**Records to process**
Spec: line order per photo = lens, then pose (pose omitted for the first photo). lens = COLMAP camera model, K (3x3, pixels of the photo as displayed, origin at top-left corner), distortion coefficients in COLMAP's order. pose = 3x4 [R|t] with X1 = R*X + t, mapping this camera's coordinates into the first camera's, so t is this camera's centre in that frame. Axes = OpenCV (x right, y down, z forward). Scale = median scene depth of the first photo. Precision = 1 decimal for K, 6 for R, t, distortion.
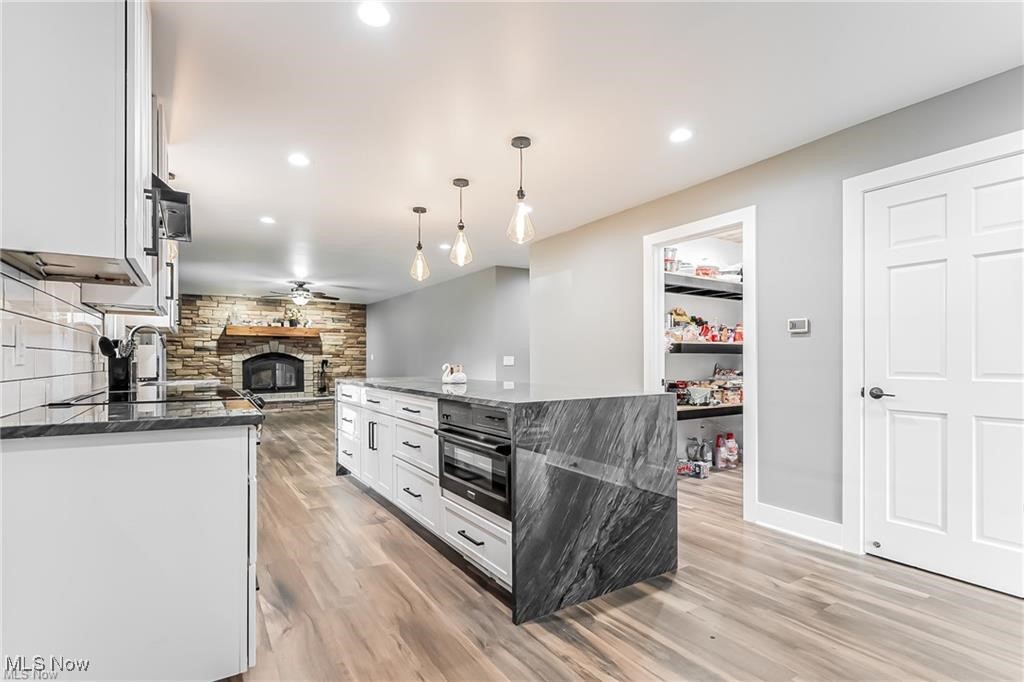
lens RADIAL K [[492.7, 0, 518.7], [0, 492.7, 359.3], [0, 0, 1]] dist [-0.001568, -0.000166]
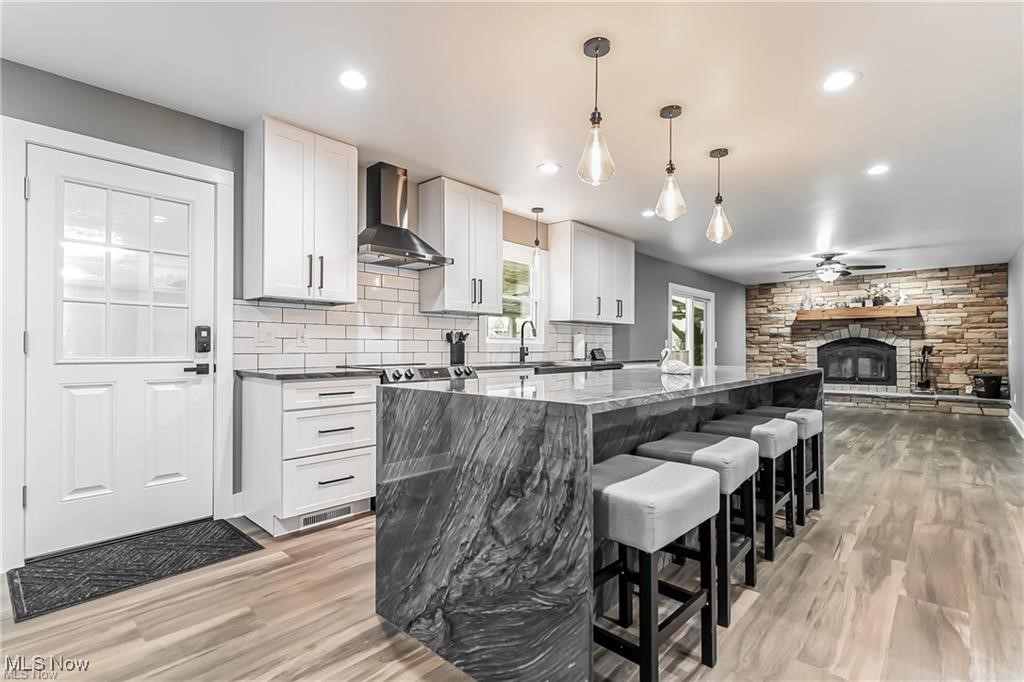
lens RADIAL K [[492.7, 0, 506.1], [0, 492.7, 343.5], [0, 0, 1]] dist [-0.001568, -0.000166]
pose [[0.231460, -0.007689, -0.972814, 0.210107], [0.001358, 0.999970, -0.007580, 0.002471], [0.972844, 0.000433, 0.231463, 0.212171]]
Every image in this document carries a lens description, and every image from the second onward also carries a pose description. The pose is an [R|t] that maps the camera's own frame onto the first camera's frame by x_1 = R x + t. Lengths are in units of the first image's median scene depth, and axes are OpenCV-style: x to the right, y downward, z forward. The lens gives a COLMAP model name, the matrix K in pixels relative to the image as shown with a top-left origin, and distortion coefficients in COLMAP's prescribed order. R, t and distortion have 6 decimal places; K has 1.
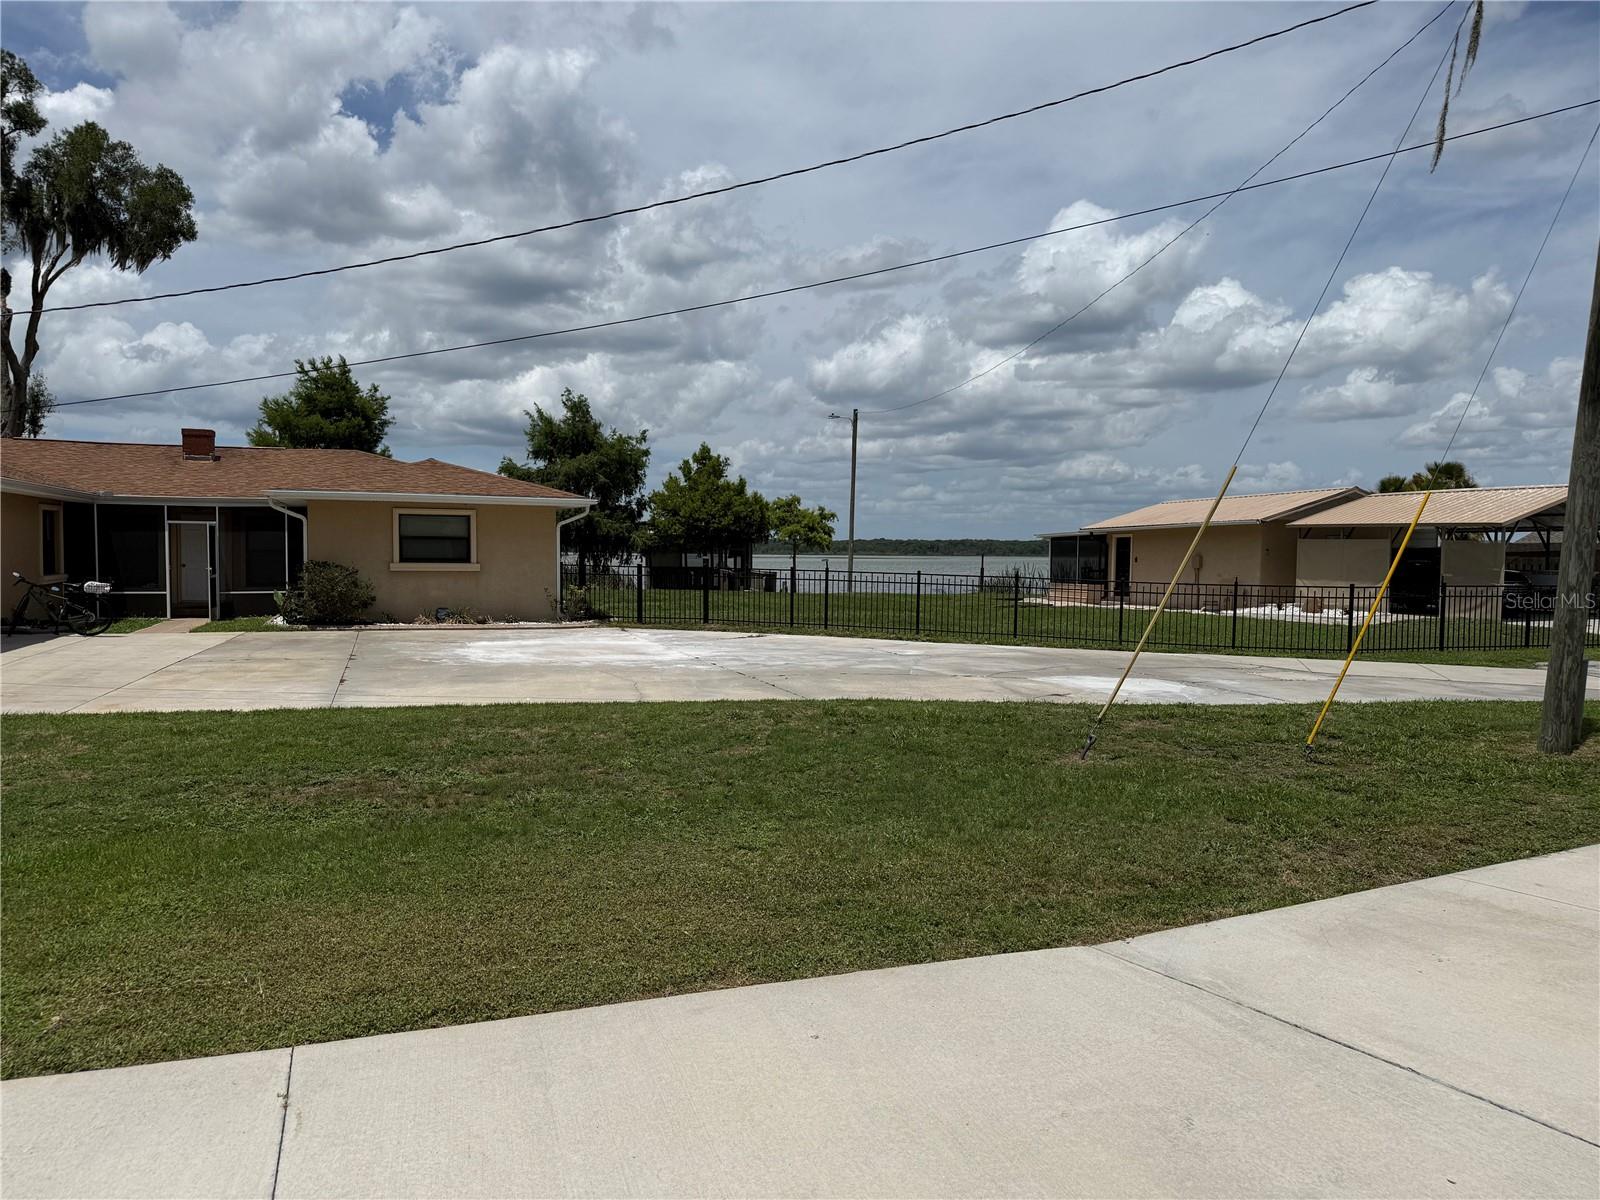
lens RADIAL K [[1139.5, 0, 803.4], [0, 1139.5, 604.5], [0, 0, 1]] dist [0.046961, -0.048098]
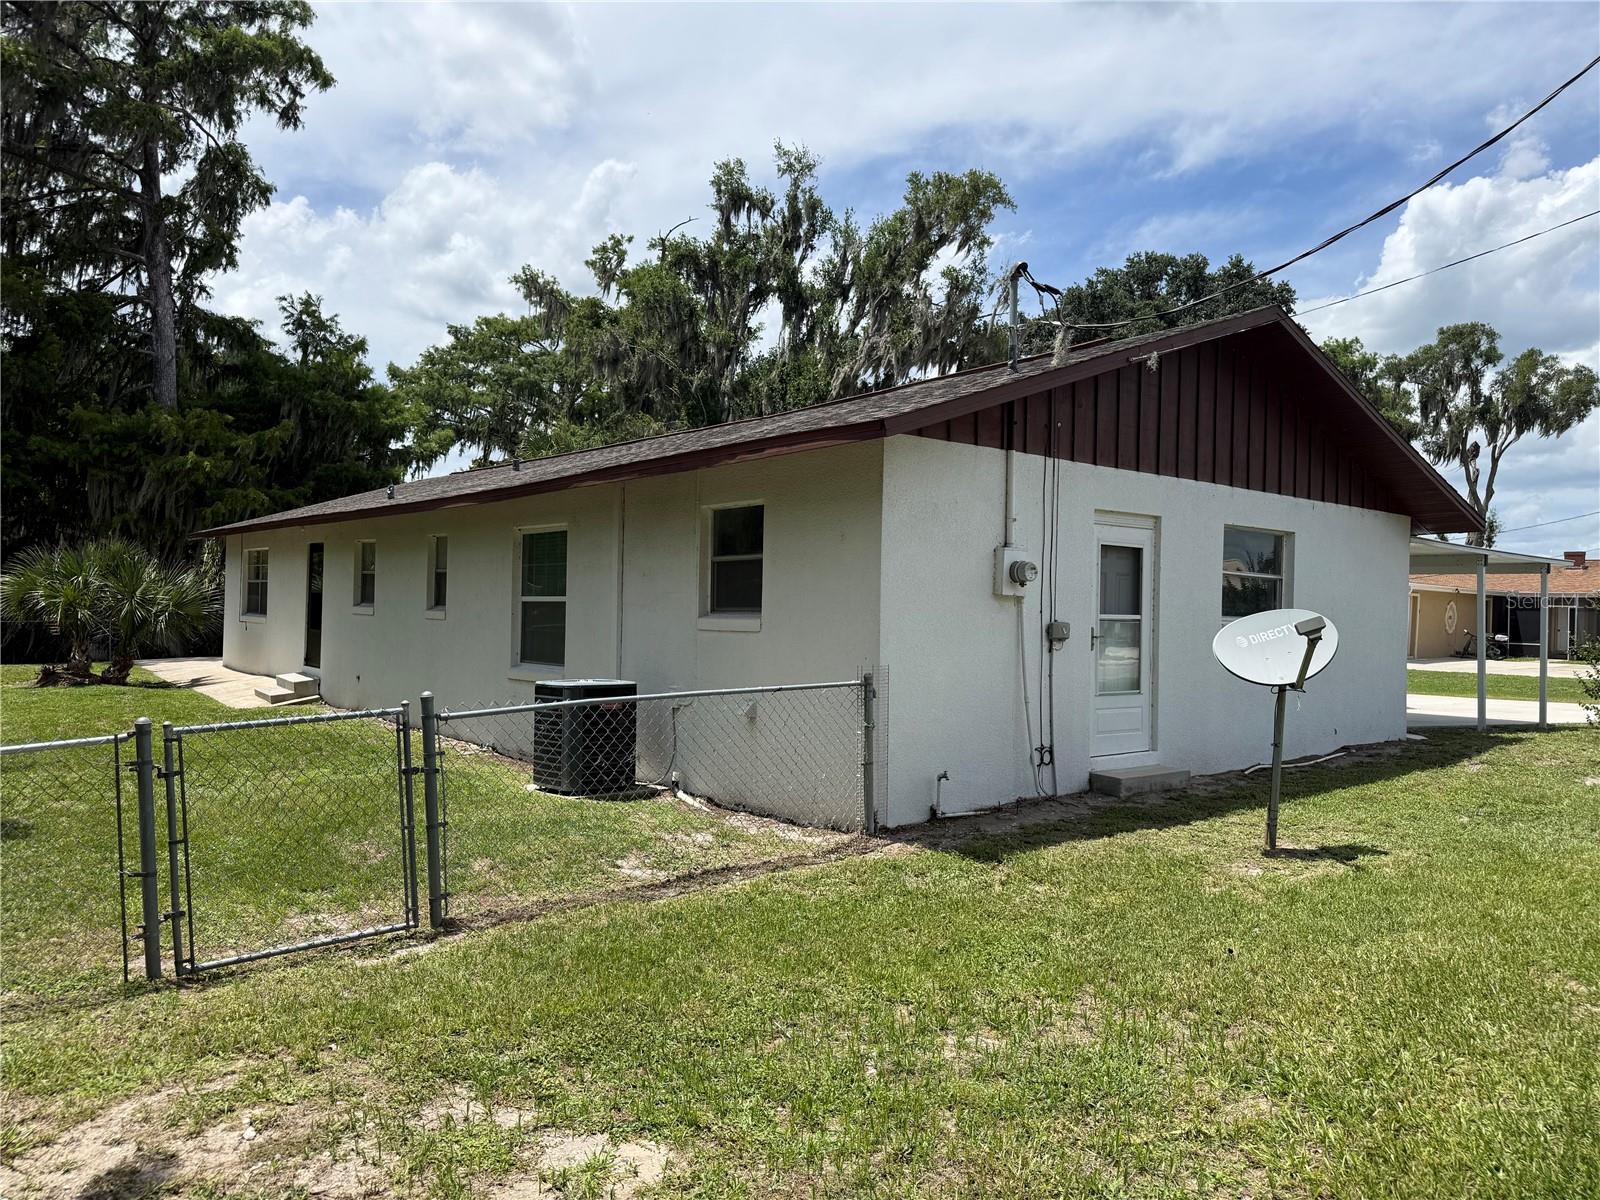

**Exercise instructions**
Reproduce the listing word for word, from its very first line through the line that contains "359.3], [0, 0, 1]] dist [-0.001568, -0.000166]", including that line. Leave the pictures out of your answer.

**Task solution**
Spec: line order per photo = lens, then pose (pose omitted for the first photo). lens = COLMAP camera model, K (3x3, pixels of the photo as displayed, origin at top-left corner), distortion coefficients in COLMAP's order. pose = 3x4 [R|t] with X1 = R*X + t, mapping this camera's coordinates into the first camera's, so t is this camera's centre in that frame. Axes = OpenCV (x right, y down, z forward). Scale = median scene depth of the first photo. Precision = 1 decimal for K, 6 for R, t, distortion.
lens RADIAL K [[492.7, 0, 518.7], [0, 492.7, 359.3], [0, 0, 1]] dist [-0.001568, -0.000166]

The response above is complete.